The stuff rabbits 'produce' isn't rumin, which takes specialized digestive organs to produce. It's just poop they're not done with yet. Rabbits are coprophagic, but there's also another word for it that I can't remember right now.
-- Alterother, Apr 07 2012


Caecotrophy, caecophagy or pseudorumination according to a certain notable online encyclopaedia. Also practiced by caviomorph rodents it seems.

I just see them as small and therefore not having the luxury of being able to digest carbohydrates in any other way. I imagine they have cellulose-digesting gut flora which make sugars available to them and maybe other nutrients they can't get at the first time, and need to use enzymes and transport proteins further up in their gastrointestinal tracts to absorb them. When the giant ones evolve, presumably they'll use a different system.
-- nineteenthly, Apr 07 2012


Thank you. I knew there was a differemt word for it, but I'm just too damn lazy to look these things up myself, see?

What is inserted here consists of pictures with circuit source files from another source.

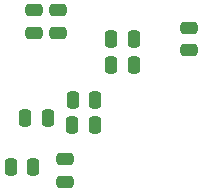
<source format=gbr>
%TF.GenerationSoftware,KiCad,Pcbnew,6.0.1*%
%TF.CreationDate,2022-02-11T08:39:59-06:00*%
%TF.ProjectId,SENSOR_SUITE,53454e53-4f52-45f5-9355-4954452e6b69,rev?*%
%TF.SameCoordinates,Original*%
%TF.FileFunction,Paste,Bot*%
%TF.FilePolarity,Positive*%
%FSLAX46Y46*%
G04 Gerber Fmt 4.6, Leading zero omitted, Abs format (unit mm)*
G04 Created by KiCad (PCBNEW 6.0.1) date 2022-02-11 08:39:59*
%MOMM*%
%LPD*%
G01*
G04 APERTURE LIST*
G04 Aperture macros list*
%AMRoundRect*
0 Rectangle with rounded corners*
0 $1 Rounding radius*
0 $2 $3 $4 $5 $6 $7 $8 $9 X,Y pos of 4 corners*
0 Add a 4 corners polygon primitive as box body*
4,1,4,$2,$3,$4,$5,$6,$7,$8,$9,$2,$3,0*
0 Add four circle primitives for the rounded corners*
1,1,$1+$1,$2,$3*
1,1,$1+$1,$4,$5*
1,1,$1+$1,$6,$7*
1,1,$1+$1,$8,$9*
0 Add four rect primitives between the rounded corners*
20,1,$1+$1,$2,$3,$4,$5,0*
20,1,$1+$1,$4,$5,$6,$7,0*
20,1,$1+$1,$6,$7,$8,$9,0*
20,1,$1+$1,$8,$9,$2,$3,0*%
G04 Aperture macros list end*
%ADD10RoundRect,0.250000X-0.250000X-0.475000X0.250000X-0.475000X0.250000X0.475000X-0.250000X0.475000X0*%
%ADD11RoundRect,0.250000X0.475000X-0.250000X0.475000X0.250000X-0.475000X0.250000X-0.475000X-0.250000X0*%
%ADD12RoundRect,0.250000X-0.475000X0.250000X-0.475000X-0.250000X0.475000X-0.250000X0.475000X0.250000X0*%
G04 APERTURE END LIST*
D10*
%TO.C,C101*%
X142600000Y-86400000D03*
X144500000Y-86400000D03*
%TD*%
%TO.C,C104*%
X146550000Y-86950000D03*
X148450000Y-86950000D03*
%TD*%
D11*
%TO.C,C106*%
X156450000Y-80650000D03*
X156450000Y-78750000D03*
%TD*%
D10*
%TO.C,C302*%
X149850000Y-81850000D03*
X151750000Y-81850000D03*
%TD*%
D11*
%TO.C,C108*%
X143300000Y-79150000D03*
X143300000Y-77250000D03*
%TD*%
D10*
%TO.C,C102*%
X141350000Y-90500000D03*
X143250000Y-90500000D03*
%TD*%
%TO.C,C103*%
X146600000Y-84850000D03*
X148500000Y-84850000D03*
%TD*%
D11*
%TO.C,C107*%
X145350000Y-79150000D03*
X145350000Y-77250000D03*
%TD*%
D10*
%TO.C,C301*%
X149850000Y-79650000D03*
X151750000Y-79650000D03*
%TD*%
D12*
%TO.C,C105*%
X145950000Y-89850000D03*
X145950000Y-91750000D03*
%TD*%
M02*

</source>
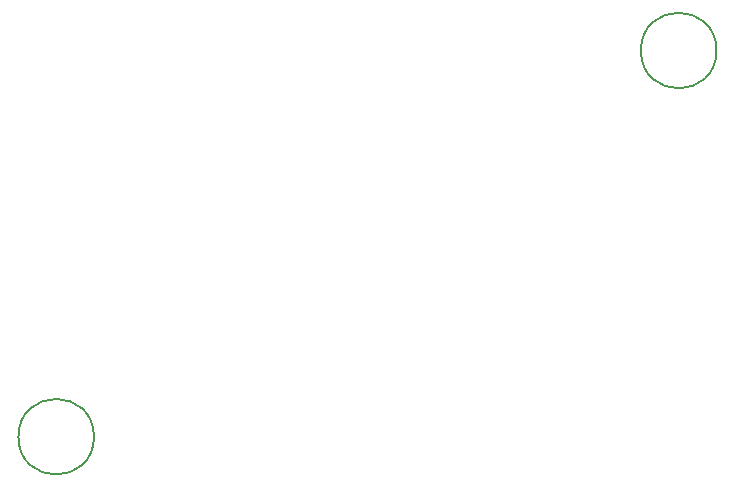
<source format=gbr>
%TF.GenerationSoftware,KiCad,Pcbnew,8.0.2*%
%TF.CreationDate,2025-01-11T16:17:31-03:00*%
%TF.ProjectId,EEG,4545472e-6b69-4636-9164-5f7063625858,rev?*%
%TF.SameCoordinates,Original*%
%TF.FileFunction,Other,Comment*%
%FSLAX46Y46*%
G04 Gerber Fmt 4.6, Leading zero omitted, Abs format (unit mm)*
G04 Created by KiCad (PCBNEW 8.0.2) date 2025-01-11 16:17:31*
%MOMM*%
%LPD*%
G01*
G04 APERTURE LIST*
%ADD10C,0.150000*%
G04 APERTURE END LIST*
D10*
%TO.C,H2*%
X194200000Y-91100000D02*
G75*
G02*
X187800000Y-91100000I-3200000J0D01*
G01*
X187800000Y-91100000D02*
G75*
G02*
X194200000Y-91100000I3200000J0D01*
G01*
%TO.C,H1*%
X141497056Y-123797056D02*
G75*
G02*
X135097056Y-123797056I-3200000J0D01*
G01*
X135097056Y-123797056D02*
G75*
G02*
X141497056Y-123797056I3200000J0D01*
G01*
%TD*%
M02*

</source>
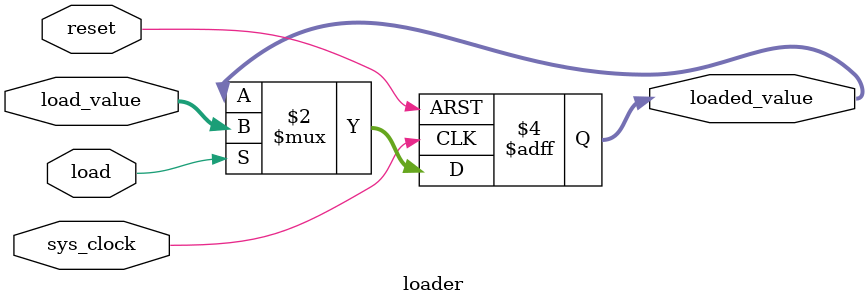
<source format=v>
`timescale 1ns / 1ps


module loader(
    input sys_clock,
    input [5:0] load_value,
    input load,
    input reset,
    output reg [5:0] loaded_value
    );
        
    always@ (posedge sys_clock, posedge reset)
    begin
        if(reset)
            loaded_value <= 0;
        else if(load)
            loaded_value <= load_value;
    end
endmodule

</source>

// When the giant ones evolve //

I had a New Zealand / Californian buck named King Ham that weighed 29 lbs and was the most enthusiastic shit eater in my flock (he was equally enthusiastic about generally everything he did, however). I've also noticed that bucks engage in this behavior more frequently, or are less bashful about it than the does.
-- Alterother, Apr 07 2012


Interesting. Presumably it was to support his unusually large body. In that case, maybe they'll go on doing exactly what they do now. Cabybaras seem to, so maybe a rabbit the size of a llama would as well.